“The COVID-19 pandemic could roll back the gains made in recent decades on girls’ education or even threaten future progress”
From 8 to 19 June, the University of Pennsylvania Carey Law School held the 2020 Global Institute for Human Rights. Over these two-weeks, leaders and human rights practitioners, including representatives from the United Nations, the World Bank, and important stakeholders from the private sector, came together to engage in an extraordinary conversation on cross-pollinating ideas and creating cross-cultural dialogue at the cusp of great global change.
On Wednesday, 17 June, Ms Saniye Gülser Corat, UNESCO’s Director for Gender Equality, was invited to be the speaker at a two-part webinar on the following themes:
Women’s right to education during COVID-19
The first part was aimed at explaining UNESCO’s work on the right to inclusive education for women and girls in a time of crisis. In the past few years, UNESCO has become an influential actor in international efforts towards the ethical development of frontier technologies. These technologies play an important role in shaping the future, especially at a time when society is shifting towards a more digital world. However, technology’s great potential might come with destructive consequences, such as the reproduction of gender stereotypes. This is why the integration of gender dimensions is an important part of UNESCO’s work to develop a normative instrument on the ethics of artificial intelligence, as well as ensuring girls’ and women’s right to inclusive education in a time of crisis.
Ms Corat explained that the COVID-19 pandemic could roll back the gains made in recent decades on girls’ education or even threaten future progress. This crisis, and its associated closures and lockdowns have led to specific risks for women and girls, such as exacerbated burden of unpaid care on women and girls, reduced time for learning; and the potential widening of gender digital skills divides. “The world cannot afford cuts to education spending, especially when we have an unprecedented opportunity to capitalize on innovation,” said Ms Corat. For this reason, UNESCO responds to the crisis through three main types of action:
- leading worldwide dialogue by bringing together government, private sector and civil society partners in a Global Coalition;
- providing customized support and expertise based on countries’ needs and requests; and
- generating knowledge.
Now is the time not only to defend and advance the right to education, but also to rethink how it is envisioned and delivered, on fairer and more inclusive grounds.
When law and culture collide
The second part of the webinar, entitled “when law and culture collide”, intended to promote a conversation on how culture and rights can sometimes be conflictual. In her speech, Ms Corat named some examples of this dichotomy, such as female genital mutilation or cutting (FGM) and forced or early marriage, and emphasized that, despite considered by many as ‘cultural’ practices, they are found in different parts of the world.

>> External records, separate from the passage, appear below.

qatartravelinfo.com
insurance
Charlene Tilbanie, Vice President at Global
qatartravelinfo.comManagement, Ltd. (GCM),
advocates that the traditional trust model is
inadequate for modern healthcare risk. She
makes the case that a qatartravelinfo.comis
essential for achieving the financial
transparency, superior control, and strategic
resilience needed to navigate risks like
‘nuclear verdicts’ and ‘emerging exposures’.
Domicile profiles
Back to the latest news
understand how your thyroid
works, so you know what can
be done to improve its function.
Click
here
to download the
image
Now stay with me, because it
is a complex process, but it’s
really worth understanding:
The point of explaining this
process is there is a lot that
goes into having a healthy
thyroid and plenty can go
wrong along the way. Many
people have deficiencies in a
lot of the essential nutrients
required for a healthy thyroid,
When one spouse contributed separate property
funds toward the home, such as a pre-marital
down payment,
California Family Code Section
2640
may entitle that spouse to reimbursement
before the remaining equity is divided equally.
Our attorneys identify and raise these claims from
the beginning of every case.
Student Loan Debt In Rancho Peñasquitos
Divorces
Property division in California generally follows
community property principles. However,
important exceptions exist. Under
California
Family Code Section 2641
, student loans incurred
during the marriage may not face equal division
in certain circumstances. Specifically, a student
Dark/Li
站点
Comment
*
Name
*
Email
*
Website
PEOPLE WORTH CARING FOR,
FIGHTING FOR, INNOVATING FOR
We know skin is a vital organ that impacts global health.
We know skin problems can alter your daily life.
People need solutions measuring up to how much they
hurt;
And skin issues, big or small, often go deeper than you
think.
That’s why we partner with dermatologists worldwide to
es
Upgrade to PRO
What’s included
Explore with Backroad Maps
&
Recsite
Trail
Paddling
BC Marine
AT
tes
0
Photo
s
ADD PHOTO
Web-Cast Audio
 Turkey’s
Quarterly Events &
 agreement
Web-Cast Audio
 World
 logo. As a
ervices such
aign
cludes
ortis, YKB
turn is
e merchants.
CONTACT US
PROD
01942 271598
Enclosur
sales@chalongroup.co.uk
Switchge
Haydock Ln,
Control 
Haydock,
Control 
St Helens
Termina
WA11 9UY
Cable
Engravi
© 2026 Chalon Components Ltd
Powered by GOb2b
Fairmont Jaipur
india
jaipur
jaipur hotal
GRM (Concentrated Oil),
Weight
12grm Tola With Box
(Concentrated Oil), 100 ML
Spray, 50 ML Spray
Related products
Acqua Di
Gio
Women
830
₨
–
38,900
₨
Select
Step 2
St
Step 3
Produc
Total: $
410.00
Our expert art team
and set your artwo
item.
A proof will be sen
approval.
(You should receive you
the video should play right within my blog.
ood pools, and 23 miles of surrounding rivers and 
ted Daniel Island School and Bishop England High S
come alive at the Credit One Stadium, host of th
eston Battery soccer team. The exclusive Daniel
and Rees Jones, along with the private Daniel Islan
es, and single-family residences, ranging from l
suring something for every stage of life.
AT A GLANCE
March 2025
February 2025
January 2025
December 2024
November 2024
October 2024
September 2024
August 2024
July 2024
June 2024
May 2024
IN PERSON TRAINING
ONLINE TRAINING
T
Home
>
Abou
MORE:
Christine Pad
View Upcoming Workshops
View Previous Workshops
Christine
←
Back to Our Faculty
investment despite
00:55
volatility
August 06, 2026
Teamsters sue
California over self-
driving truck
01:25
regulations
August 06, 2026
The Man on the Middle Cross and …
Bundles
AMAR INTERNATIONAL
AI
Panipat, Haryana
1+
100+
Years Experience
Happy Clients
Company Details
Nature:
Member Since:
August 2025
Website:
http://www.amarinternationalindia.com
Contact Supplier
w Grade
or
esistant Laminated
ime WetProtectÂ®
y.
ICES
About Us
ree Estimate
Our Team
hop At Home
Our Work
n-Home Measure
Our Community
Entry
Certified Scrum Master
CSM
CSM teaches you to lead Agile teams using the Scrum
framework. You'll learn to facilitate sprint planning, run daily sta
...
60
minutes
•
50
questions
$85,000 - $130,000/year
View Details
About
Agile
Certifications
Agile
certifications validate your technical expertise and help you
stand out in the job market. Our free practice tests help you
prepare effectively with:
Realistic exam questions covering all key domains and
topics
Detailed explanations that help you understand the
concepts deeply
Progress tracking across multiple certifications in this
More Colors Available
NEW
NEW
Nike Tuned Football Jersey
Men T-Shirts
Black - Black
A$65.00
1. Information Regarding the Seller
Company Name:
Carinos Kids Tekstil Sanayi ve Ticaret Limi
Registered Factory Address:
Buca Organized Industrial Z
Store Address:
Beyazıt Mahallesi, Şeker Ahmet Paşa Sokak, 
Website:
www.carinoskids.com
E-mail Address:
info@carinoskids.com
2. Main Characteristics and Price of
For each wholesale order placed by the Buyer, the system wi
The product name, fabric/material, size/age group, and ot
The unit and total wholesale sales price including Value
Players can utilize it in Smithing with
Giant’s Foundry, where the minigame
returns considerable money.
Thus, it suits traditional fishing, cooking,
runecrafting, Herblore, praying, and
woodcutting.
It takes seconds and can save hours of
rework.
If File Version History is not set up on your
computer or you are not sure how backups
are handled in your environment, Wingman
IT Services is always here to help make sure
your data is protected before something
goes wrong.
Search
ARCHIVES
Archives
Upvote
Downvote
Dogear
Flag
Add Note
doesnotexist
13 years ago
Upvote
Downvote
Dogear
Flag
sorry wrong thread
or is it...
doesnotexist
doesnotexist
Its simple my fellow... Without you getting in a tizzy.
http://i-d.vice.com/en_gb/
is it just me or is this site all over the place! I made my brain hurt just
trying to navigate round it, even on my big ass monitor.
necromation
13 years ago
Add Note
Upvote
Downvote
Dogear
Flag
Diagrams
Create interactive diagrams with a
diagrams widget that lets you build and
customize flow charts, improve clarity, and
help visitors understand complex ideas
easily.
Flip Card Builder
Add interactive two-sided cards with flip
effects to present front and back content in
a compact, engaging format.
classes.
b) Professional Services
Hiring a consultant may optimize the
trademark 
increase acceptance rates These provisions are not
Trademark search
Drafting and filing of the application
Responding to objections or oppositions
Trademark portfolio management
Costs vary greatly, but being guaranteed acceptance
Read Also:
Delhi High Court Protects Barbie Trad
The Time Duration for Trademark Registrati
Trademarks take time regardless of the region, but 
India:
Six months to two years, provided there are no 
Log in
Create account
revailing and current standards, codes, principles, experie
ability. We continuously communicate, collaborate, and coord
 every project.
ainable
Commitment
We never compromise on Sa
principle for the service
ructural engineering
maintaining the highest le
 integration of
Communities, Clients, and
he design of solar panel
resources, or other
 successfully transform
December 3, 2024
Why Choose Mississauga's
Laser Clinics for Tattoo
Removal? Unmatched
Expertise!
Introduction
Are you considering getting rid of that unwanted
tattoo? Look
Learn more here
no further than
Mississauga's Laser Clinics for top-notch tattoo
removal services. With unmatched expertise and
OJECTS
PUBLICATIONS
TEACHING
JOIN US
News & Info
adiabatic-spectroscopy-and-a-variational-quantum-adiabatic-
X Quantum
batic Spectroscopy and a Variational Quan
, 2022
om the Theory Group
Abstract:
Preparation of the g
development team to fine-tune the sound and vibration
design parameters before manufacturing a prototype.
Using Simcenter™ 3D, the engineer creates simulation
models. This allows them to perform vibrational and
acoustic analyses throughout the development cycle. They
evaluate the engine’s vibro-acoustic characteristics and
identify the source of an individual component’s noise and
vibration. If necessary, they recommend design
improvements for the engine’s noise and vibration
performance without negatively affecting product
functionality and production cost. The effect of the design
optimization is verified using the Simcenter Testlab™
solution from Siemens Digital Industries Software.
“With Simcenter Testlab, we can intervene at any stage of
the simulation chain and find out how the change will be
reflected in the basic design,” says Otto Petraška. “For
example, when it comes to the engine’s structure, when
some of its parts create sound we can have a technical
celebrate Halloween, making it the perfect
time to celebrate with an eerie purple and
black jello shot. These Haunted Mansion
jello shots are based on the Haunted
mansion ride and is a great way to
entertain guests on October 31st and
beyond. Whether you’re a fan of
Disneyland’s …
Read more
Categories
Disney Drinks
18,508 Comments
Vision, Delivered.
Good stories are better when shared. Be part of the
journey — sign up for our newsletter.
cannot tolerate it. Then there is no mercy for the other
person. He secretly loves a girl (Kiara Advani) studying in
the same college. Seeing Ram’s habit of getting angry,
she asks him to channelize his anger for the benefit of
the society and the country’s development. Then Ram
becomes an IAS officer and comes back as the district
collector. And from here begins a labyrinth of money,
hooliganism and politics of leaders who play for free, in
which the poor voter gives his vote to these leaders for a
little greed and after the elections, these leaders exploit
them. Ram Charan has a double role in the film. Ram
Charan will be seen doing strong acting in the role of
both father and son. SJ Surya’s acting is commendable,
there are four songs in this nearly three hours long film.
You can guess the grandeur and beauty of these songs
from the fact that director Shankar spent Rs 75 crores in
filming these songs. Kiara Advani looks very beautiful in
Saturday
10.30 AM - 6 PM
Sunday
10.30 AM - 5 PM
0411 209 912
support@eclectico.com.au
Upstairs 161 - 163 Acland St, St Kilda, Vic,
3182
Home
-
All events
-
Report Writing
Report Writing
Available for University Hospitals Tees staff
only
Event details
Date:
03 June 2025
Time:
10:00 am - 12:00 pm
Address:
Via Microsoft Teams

These practices are prohibited in several international conventions and agreements; however, to effectively address this violation of human rights, we need more than a universal approach. For Ms Corat, “criminalizing a practice such FGM alone, without addressing social norms and promoting behavioural change, can push the practice underground, exposing girls to further risk”. The most effective interventions are those that take social dynamics into account, through a cross-sectoral approach that incorporates changes in attitudes, behavior and culture. This type of transformative work requires solid interdisciplinary action, and UNESCO, having a wide mandate, is in an excellent position to tackle these issues, some of our initiatives include:
- building partnerships to eradicate harmful practices, such as the joint European Union-UN ‘Spotlight’ initiative aimed at ending violence against women and girls;
- producing knowledge production, for example the publication entitled International Technical Guidance on Sexuality Education, which includes data on FGM/C and supports learners’ empowerment; and
- raise awareness on harmful practices and violence against women and girls.
It is important to remember that Sustainable Development Goal 5 (SDG 5) contains a specific target aimed at eliminating these practices, and therefore constitutes a necessary step to build a more equal and just society.
Following Ms Corat’s presentation, there was a lively debate with the 100 participants that attended the webinar. The questions raised touched upon different subjects, such as UNESCO’s work on cultural education, and the power of storytelling in fostering women’s empowerment. UNESCO’s Division for Gender Equality would like to express my special thanks to Professor Rangita de Silva de Alwis, who organized and chaired the webinar.